═════ Fragmento seleccionado ═════

La compañía, propiedad de la familia del multimillonario Li Ka-shing, exige 1.500 millones de dólares en concepto de daños y perjuicios.
Ecuador ha firmado un acuerdo comercial con Estados Unidos, reduciendo las barreras comerciales y otorgando otras concesiones a los exportadores estadounidenses.
El presidente Daniel Noboa también ha ampliado la cooperación antinarcóticos con Washington, respaldando tácitamente las controvertidas tácticas de Trump que incluyen ataques aéreos contra embarcaciones en aguas internacionales que el Pentágono considera sospechosas.
La propuesta de Noboa de permitir nuevamente la presencia de bases militares extranjeras en Ecuador fue rechazada por los votantes el año pasado.
Perú se ha sumado a la iniciativa emblemática de Trump , el Escudo de las Américas, bajo la presidencia de Keiko Fujimori, hija y heredera política del dictador Alberto Fujimori, y está ampliando la cooperación en materia de seguridad con Washington.

═════

[Preguntas de estudio]
a) Reproduce del fragmento sobre Ecuador y Perú todo lo que va desde "La compañía, propiedad" hasta "Pentágono considera sospechosas.", sin cambiar nada.
b) Continúa el fragmento sobre Ecuador y Perú a partir de su última oración.
El listado no tiene relación con el fragmento sobre Ecuador y Perú.

═════ Listado ═════

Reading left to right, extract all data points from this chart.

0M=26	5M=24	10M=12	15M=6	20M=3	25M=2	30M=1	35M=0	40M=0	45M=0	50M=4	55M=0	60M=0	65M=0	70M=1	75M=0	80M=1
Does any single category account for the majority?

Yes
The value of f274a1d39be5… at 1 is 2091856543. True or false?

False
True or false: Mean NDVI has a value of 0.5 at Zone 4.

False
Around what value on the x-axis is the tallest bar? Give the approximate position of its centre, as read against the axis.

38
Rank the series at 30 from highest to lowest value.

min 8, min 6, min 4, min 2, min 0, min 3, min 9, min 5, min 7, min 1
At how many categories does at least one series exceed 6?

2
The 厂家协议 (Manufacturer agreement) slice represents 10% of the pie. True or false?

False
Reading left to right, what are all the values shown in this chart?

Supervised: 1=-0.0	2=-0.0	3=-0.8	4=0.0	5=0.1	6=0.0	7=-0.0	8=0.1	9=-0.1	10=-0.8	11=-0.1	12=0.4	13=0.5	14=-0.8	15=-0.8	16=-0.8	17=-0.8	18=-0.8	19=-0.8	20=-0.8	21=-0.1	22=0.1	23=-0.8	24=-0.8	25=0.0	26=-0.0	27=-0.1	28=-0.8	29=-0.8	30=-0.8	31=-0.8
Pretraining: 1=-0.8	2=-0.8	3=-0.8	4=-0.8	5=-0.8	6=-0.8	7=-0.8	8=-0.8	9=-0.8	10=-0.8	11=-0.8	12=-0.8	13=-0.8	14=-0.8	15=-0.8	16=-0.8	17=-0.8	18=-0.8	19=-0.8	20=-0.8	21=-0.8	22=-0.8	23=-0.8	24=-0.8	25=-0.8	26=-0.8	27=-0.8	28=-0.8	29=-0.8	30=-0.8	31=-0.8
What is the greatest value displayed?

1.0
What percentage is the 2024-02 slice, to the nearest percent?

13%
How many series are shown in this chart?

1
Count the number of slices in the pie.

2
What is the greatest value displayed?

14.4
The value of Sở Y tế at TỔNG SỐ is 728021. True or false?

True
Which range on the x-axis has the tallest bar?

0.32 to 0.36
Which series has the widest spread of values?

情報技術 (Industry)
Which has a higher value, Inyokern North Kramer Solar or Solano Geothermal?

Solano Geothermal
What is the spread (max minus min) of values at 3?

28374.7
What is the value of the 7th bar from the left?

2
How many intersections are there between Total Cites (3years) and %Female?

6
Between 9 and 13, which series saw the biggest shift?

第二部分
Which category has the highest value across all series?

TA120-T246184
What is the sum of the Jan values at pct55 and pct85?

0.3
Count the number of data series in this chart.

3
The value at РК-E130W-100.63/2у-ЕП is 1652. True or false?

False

═════

[Respuestas numeradas]
a)
La compañía, propiedad de la familia del multimillonario Li Ka-shing, exige 1.500 millones de dólares en concepto de daños y perjuicios.
Ecuador ha firmado un acuerdo comercial con Estados Unidos, reduciendo las barreras comerciales y otorgando otras concesiones a los exportadores estadounidenses.
El presidente Daniel Noboa también ha ampliado la cooperación antinarcóticos con Washington, respaldando tácitamente las controvertidas tácticas de Trump que incluyen ataques aéreos contra embarcaciones en aguas internacionales que el Pentágono considera sospechosas.

b)
Colombia también dio un giro a la derecha y se realineó con Washington este año, después de que el controvertido presidente Abelardo de la Espriella llegara al poder.
El millonario apodado El Tigre posee una marca de lujo propia y anteriormente representó a narcotraficantes como abogado. Se ha comprometido a combatir el crimen organizado como presidente, incluso reanudando la fumigación de cultivos de coca con herbicidas.
¿Cómo se está aplicando la "Doctrina Donroe"?
La administración Trump también ha utilizado la presión militar y económica en otros lugares del hemisferio occidental.
En enero, las fuerzas estadounidenses secuestraron al presidente venezolano Nicolás Maduro y a su esposa, Cilia Flores, y los llevaron a Estados Unidos para que enfrentaran cargos federales de " narcoterrorismo " .
Posteriormente, Trump declaró que Washington "gobernaría" temporalmente Venezuela y explotaría sus vastas reservas de petróleo.
Durante su primer mandato, de 2017 a 2021, Trump reconoció al político opositor Juan Guaidó como presidente interino de Venezuela y apoyó su candidatura para reemplazar a Maduro.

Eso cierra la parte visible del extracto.